Abstract
As long as enough high seawalls are constructed along the coast lines, industrial facilities in coastal areas can be protected against tsunami inundation. However, even when high seawalls exist, seawater will come into landside areas through water channels such as intakes, outfalls and drainage channels. Coming seawater will possibly induce inundation disasters, damaging electrical facilities and losing evacuation routes. In this study, an integrated numerical simulation model for inundations induced by tsunami overflows was developed. The simulation model consists of a 1-D pipe network flow model to simulate overflow volume from pits of a water channel and flow of the pipes and a 2-D inundation model to simulate inundation flow on the ground.
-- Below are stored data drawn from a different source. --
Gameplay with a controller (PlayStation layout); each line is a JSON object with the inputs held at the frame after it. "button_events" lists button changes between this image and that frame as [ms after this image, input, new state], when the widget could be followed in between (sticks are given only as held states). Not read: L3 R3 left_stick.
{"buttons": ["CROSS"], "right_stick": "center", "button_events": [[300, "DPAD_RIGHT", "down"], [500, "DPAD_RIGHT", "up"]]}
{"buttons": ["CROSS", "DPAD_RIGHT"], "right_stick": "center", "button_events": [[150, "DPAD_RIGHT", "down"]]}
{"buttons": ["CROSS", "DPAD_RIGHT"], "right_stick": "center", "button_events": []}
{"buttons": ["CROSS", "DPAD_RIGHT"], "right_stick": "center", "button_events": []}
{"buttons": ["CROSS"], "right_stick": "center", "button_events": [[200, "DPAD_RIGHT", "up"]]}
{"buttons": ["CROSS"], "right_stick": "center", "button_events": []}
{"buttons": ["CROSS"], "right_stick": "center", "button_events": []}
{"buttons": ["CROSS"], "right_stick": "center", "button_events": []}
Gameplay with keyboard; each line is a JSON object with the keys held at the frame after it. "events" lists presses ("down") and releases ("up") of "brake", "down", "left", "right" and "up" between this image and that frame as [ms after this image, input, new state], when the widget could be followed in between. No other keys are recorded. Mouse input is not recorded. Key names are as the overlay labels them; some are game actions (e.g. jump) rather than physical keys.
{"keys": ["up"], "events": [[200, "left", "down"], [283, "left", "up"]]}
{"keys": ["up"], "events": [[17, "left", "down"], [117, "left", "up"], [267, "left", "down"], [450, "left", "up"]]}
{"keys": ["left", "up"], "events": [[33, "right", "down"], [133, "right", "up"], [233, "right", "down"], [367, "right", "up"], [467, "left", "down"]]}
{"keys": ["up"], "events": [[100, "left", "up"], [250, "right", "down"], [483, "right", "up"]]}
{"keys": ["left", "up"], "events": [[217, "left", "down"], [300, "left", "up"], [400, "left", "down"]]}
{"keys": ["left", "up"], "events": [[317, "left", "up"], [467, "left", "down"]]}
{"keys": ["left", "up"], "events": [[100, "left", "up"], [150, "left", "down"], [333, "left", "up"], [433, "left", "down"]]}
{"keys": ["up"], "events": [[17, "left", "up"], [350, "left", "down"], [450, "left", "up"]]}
The developed simulation model was verified with hydraulic experiments. In the experiment, an idealized coastal industrial area, equipped with a drainage water channel network, was set in a wave basin with 1/30 scale. It was found that although the simulation model doesn't consider the effects of surface tension forces, which act in this experiment to some extent, it reproduces the inundation areas and the time series of inundation depths obtained by the experiment, relatively well. If the surface tension forces are programmed into the simulation model, the simulation results will surely show better agreements with the experiment. However, surface tension forces can be neglected in the real scale and therefore, in the practical situation where surface tension forces are enough small, the simulation model is applicable. Since it has advantages of requiring less computational efforts compared with a 3-D simulation model, it is helpful to analysis the risks of tsunami overflow inundation and to contrive suitable BCPs.